Myriad opportunities in Data Science

Data scientists

Myriad opportunities in Data Science

Explaining a host of opportunities in data science, Gaurav Vohra busts some related myths.

Data Science has emerged as one of the most exciting fields in the recent times. Since it is a new field there is both excitement and confusion about it. Data science is a beautiful combination of technology, business, and mathematics that impacts every facet of our life. To list a few, marketers use it to predict the likes and dislikes of their target audience, bankers use it to identify risky customers, sports clubs use it to prevent injuries to their players and presidential candidates use it to improve their fund raising efforts.

This in turn translates into a huge demand for trained professionals in the field of analytics. Gartner estimates that 4.4 million data scientist jobs will be generated by 2015. This is a staggering number, but 2 out of 3 of these requirements will go unrequited due to the lack of skills required for the job of a data scientist.
The vast gap between demand and supply of analytic talent gives people a chance to explore the field of analytics.

Professionals around the globe are seeking to equip themselves with data science skills. As with any emerging field, there is an equal mix of excitement and confusion. Companies are asking ‘How do I select a good data scientist?’ and professionals are asking ‘How do I become a good data scientist?’
There are many opinions floating and perceptions about data science being formed, some of them not entirely accurate.

Myth 1: Data science is a field for math nerds.
This is a myth that comes from a lack of understanding about how data science is applied in business.

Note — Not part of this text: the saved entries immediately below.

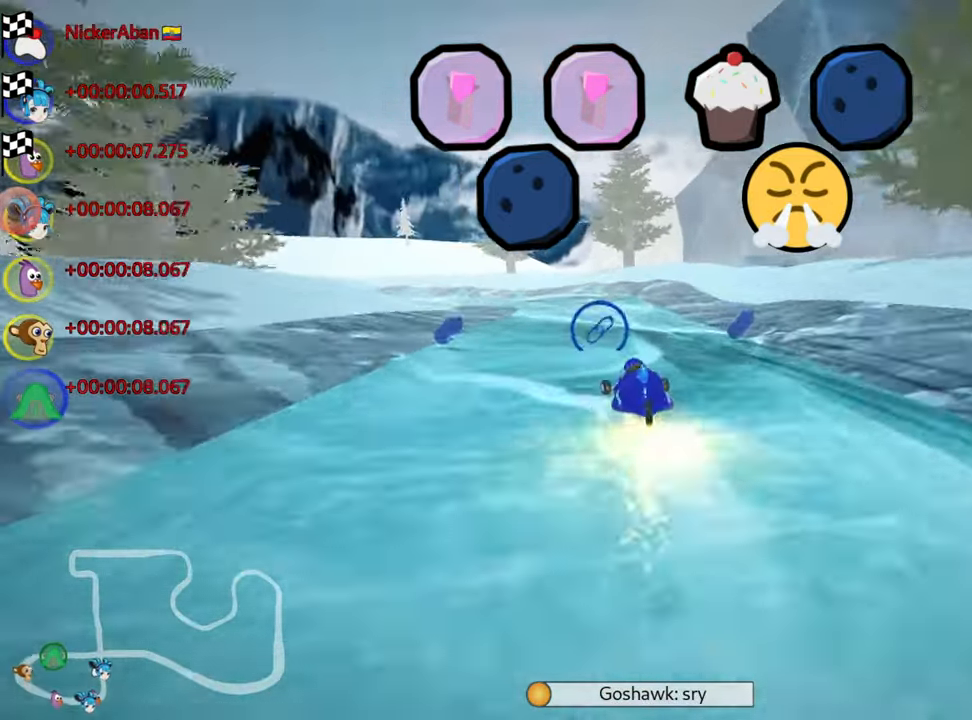
{"keys": ["left", "nitro", "right", "skid", "up"], "events": [[267, "nitro", "down"], [433, "right", "down"]]}
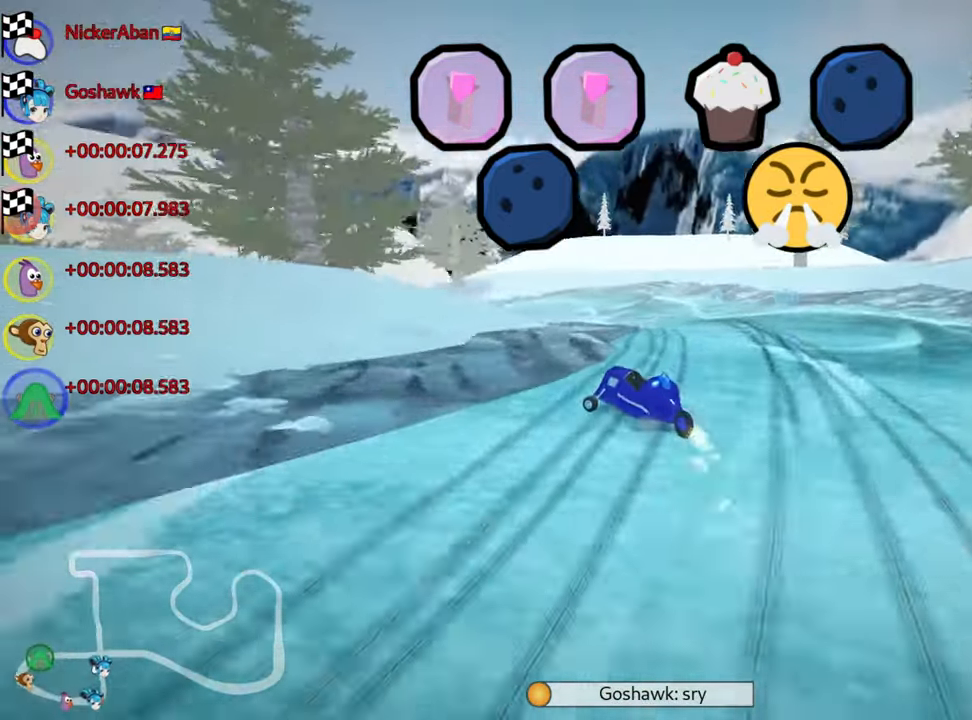
{"keys": ["left", "nitro", "skid", "up"], "events": [[33, "left", "up"], [83, "left", "down"], [167, "right", "up"]]}
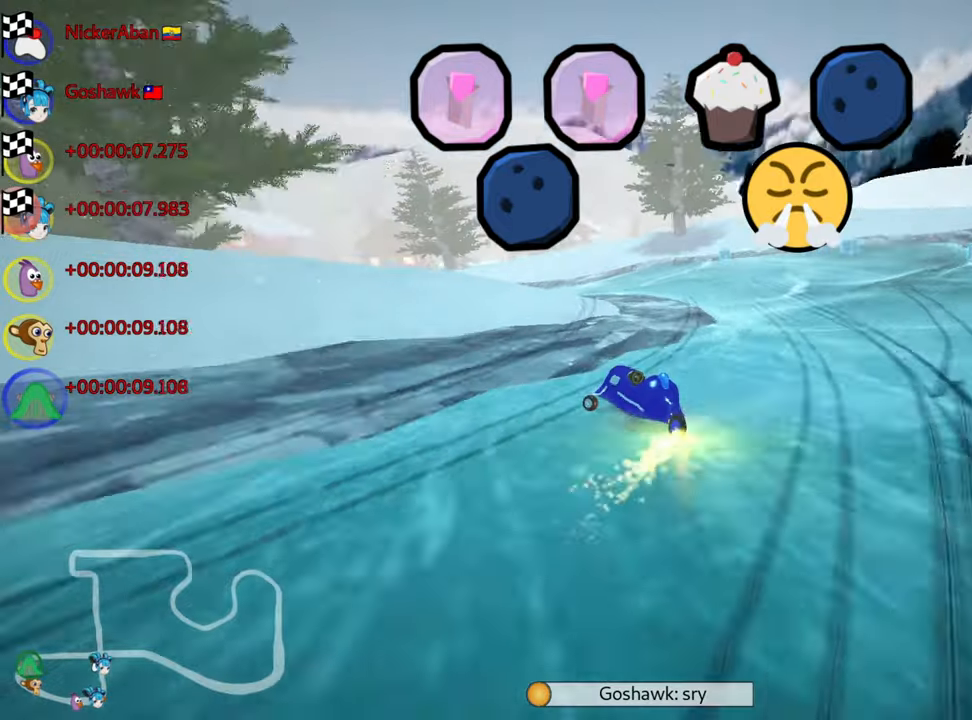
{"keys": ["nitro", "up"], "events": [[100, "skid", "up"], [284, "left", "up"]]}
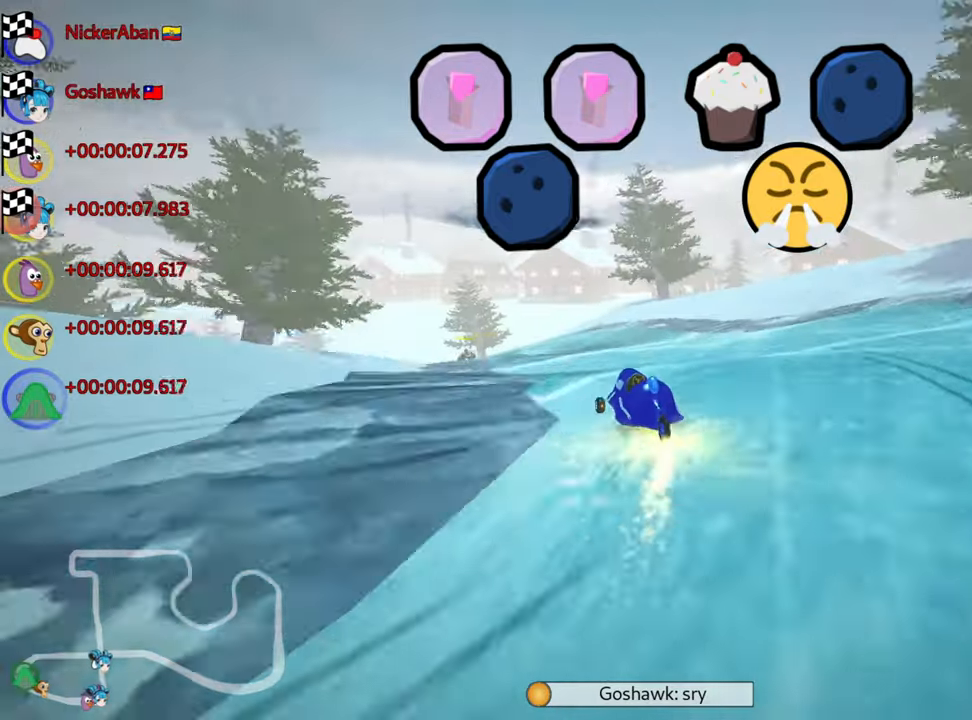
{"keys": ["nitro", "right", "skid", "up"], "events": [[100, "skid", "down"], [117, "left", "down"], [434, "left", "up"], [450, "right", "down"]]}
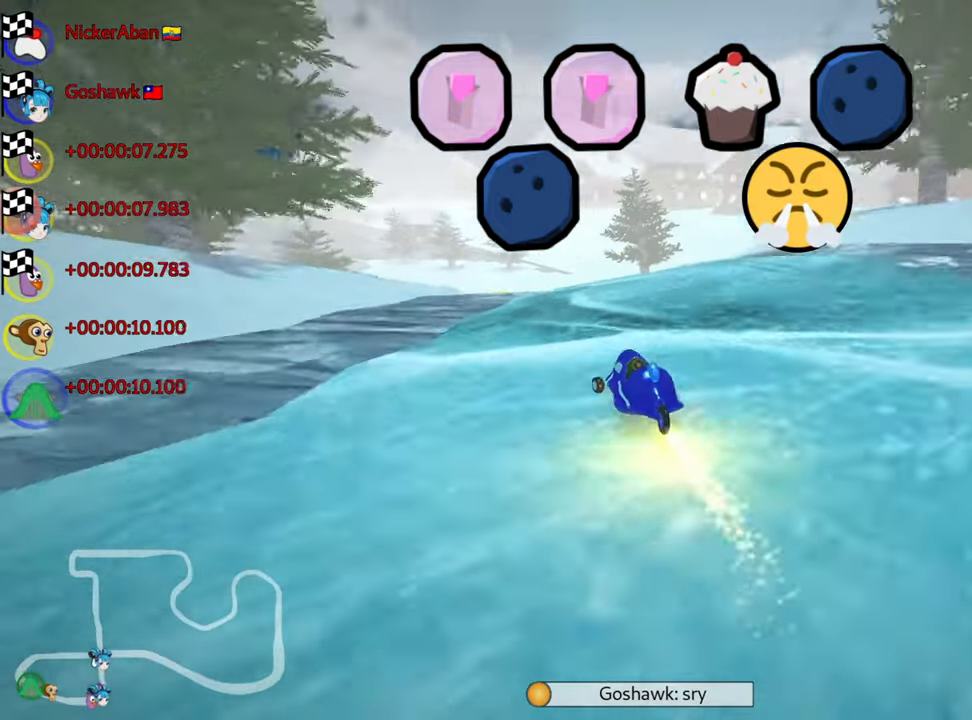
{"keys": ["nitro", "right", "skid", "up"], "events": []}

Data science requires an understanding of statistics and probability because most of the predictive modeling techniques are based on these concepts. However, as a data scientist, one is never going to use statistical formulae to calculate results of complex equations. With the introduction of sophisticated software available, today’s data scientists need to focus on understanding the interpretation of these techniques rather than the mechanics of the application. Sadly, most of our books and courses today focus on the mechanics rather than the interpretation.

Take a simple example. The Chi-square is a popular statistical measure that every data scientist needs to know about. However, the crucial question is what a data scientist needs to know about Chi-square. Most of traditional statistical education focuses on the formula and calculation of Chi-square test whereas that is something a data scientist will never actually use in real life. When the data scientist needs to use the Chi-square test, he or she will use statistical software like Excel or SAS or R that will do this for them. Instead, what the data scientist needs to know is when to use this test and how to interpret the results.

This is the reason why data scientists don’t need to be mathematical geeks. What they need to know about statistics involves more of logic and common sense than pure mathematical ability. While one does need to have some comfort with numbers, the role of logical ability and common sense is often underestimated in a good analysis.
So if someone is interested in data science but intimidated by the mathematical complexity that seems to come with it, they need to think again. With the right mix of logic and common sense, one can go far as a data scientist even if one has moderate mathematical abilities.

Myth 2: Learning a tool is the equivalent of becoming a data scientist
People often equate learning a tool such as SAS with becoming an analyst or a data scientist. This is far from the truth. Learning SAS may make an individual a SAS programmer but not a data scientist. A data scientist needs to go beyond the tool and master other skills such as the application of various predictive modeling techniques as well.

While learning a tool is essential, it is not the only thing one needs to do to become a good data scientist. Most people have gone in for tool-based certifications such as the ones offered by the SAS institute in the hope of an easy entry into the world of analytics. But they have been sadly disappointed.
 Organizations ,while hiring data scientists, are looking for a combination of mathematical, programming, and business skills, not just expertise on a particular tool or software.

Myth 3: Artificial intelligence will replace data scientists soon
The field of data science is surely evolving and there has been a push towards automation in data science. Increasingly, sophisticated algorithms are being built in the hope to eliminate the need for a data scientist.

However, this is not likely to happen. Even with the most sophisticated algorithms, we will still need sound judgment, domain expertise and hard work.
Data scientists are here to stay. Demand for their skills is already sky high. And it will continue to increase in the foreseeable future.